**ABOUT THIS EXERCISE**. In the records below, find the line that contains "44,660 | 22,330 |", then transcribe it and every later line exactly, stopping at the final line.

[Records from a data collection]
--------------------

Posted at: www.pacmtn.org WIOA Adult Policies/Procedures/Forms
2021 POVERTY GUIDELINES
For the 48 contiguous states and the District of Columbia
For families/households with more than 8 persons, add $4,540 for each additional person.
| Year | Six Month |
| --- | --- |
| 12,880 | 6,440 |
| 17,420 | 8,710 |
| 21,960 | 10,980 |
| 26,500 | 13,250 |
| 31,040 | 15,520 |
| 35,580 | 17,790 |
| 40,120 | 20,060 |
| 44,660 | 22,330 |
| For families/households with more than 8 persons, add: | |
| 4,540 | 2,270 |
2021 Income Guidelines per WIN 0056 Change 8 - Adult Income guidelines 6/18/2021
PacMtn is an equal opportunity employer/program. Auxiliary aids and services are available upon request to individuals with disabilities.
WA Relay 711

--------------------

**WRITTEN ANSWER**.
| 44,660 | 22,330 |
| For families/households with more than 8 persons, add: | |
| 4,540 | 2,270 |
2021 Income Guidelines per WIN 0056 Change 8 - Adult Income guidelines 6/18/2021
PacMtn is an equal opportunity employer/program. Auxiliary aids and services are available upon request to individuals with disabilities.
WA Relay 711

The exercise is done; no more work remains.